Holidays

Elul 24 Message

There are eight ways to practice the attribute of humility and each corresponds to a place on the body.

The third practice is with one’s forehead, as he writes:

A person’s forehead should display no harshness. Your face should reflect willingness, acceptance, pleasantry.

When I was a child a girl’s forehead was the place where you debated with your friends and mom, bangs or a center part. Then as my own daughters became teens, they spoke a lot about eyebrows. Unruly, uni-brow, bushy, plucked, waxed, thin line, severely arched, slightly curved, or groomed like Brooke Shields. Then, as the years passed, I somehow stopped looking at eyebrows started looking at hairlines. Receded or simply disappearing hairlines seem to have less judgment than comb-overs. And then there is always the question, is the thinness from illness or age.

But now, right now, I understand that the space above my eyes tells a story to the world. In the lines of your forehead is an expression of your spirit. Worried, concerned, deep in thought, content, angry.

Elul 23 Messages

There are eight ways to practice the attribute of humility and each corresponds to a place on the body. (Moshe Cordovoro, Tamar Devorah)

The second practice is with one’s thoughts, as Cordovoro writes:

“Meditate and contemplate on thoughts of goodness, godliness, kindness.”

Elul 22 Message

Moshe Cordovoro teaches in Tamar Devorah (The Palm Tree of Devorah) that to be in the image of God means to be humble, for through humility we learn and practice compassion. There are eight ways to practice the attribute of humility and each corresponds to a place on the body.

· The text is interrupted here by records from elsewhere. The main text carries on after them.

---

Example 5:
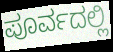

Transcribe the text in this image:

ಪೂರ್ವದಲ್ಲಿ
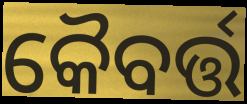
କୈବର୍ତ୍ତ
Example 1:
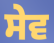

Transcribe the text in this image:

ਸੇਵ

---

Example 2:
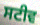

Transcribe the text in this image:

ਸਟੀਵ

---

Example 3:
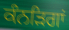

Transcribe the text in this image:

ਕੰਨੜਿਗਾਂ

The first practice is with the head, as he writes:

Lower your gaze, a person who raises their head upward glorifies himself.

Elul 21 Message

Dear Congregants,

There is a spiritual practice that I have developed over the years. During the weeks before Rosh Hashanah I choose a word to contemplate. This word stays with me the entire year. I research it, I talk about it with friends, I go to sleep asking to dream about it. It is a word that becomes my friend and my teacher, my prod urging me toward resolution, revelation, growth. One year my word was grace, another year it was presence, then I chose forgiveness.

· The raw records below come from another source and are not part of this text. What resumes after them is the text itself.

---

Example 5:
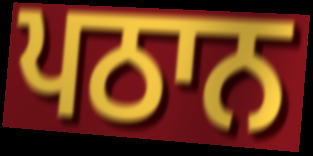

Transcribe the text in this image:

ਪਠਾਨ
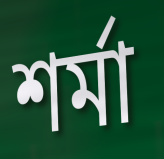
শৰ্মা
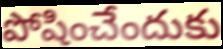
పోషించేందుకు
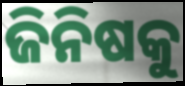
ଜିନିଷକୁ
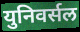
युनिवर्सल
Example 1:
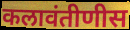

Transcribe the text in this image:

कलावंतीणीस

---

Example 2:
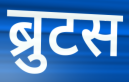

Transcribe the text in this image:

ब्रुटस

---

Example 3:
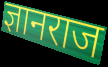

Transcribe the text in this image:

ज्ञानराज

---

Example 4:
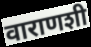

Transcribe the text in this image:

वाराणशी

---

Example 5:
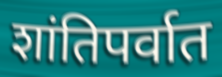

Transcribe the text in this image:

शांतिपर्वात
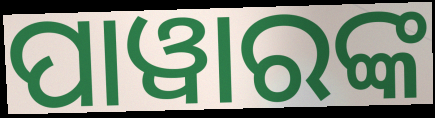
ପାୱାରଙ୍କ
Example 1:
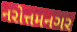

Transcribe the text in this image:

નરોત્તમનગર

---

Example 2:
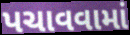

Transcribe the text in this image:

પચાવવામાં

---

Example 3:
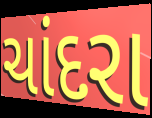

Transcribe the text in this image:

ચાંદરા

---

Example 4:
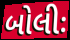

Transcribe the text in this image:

બોલીઃ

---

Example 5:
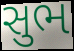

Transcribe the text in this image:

સુભ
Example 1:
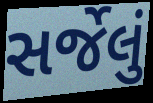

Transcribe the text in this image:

સર્જેલું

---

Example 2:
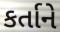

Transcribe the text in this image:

કર્તાને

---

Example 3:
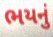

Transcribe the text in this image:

ભયનું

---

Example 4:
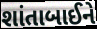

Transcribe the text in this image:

શાંતાબાઈને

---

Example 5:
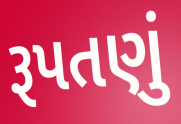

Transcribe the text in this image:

રૂપતણું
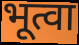
भूत्वा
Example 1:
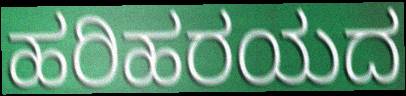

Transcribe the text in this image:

ಹರಿಹರಯದ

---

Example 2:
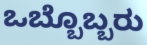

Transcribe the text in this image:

ಒಬ್ಬೊಬ್ಬರು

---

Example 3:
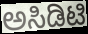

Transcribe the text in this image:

ಅಸಿಡಿಟಿ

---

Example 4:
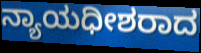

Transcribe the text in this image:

ನ್ಯಾಯಧೀಶರಾದ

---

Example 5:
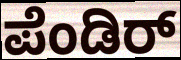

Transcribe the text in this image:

ಪೆಂಡಿರ್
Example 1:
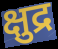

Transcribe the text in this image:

क्षुद्र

This year I choose humility. Sefat Emet, in his commentary to Ki Tavo in the Book of Deuteronomy writes:

Never think that you have come to the truth; understand that you are always standing at the entrance. The word ‘doorway’ (delet) is related to the word humility (dalut). By realizing how little you have achieved, you find door after door opening for you. A person is always ready to hear the word of God, then when a moment of grace occurs, something opens up for him. But he has to be standing at the doorway.

I have tried to learn humility from others. I only know five:

One I know very well. Three I watch from a far. One was my teacher.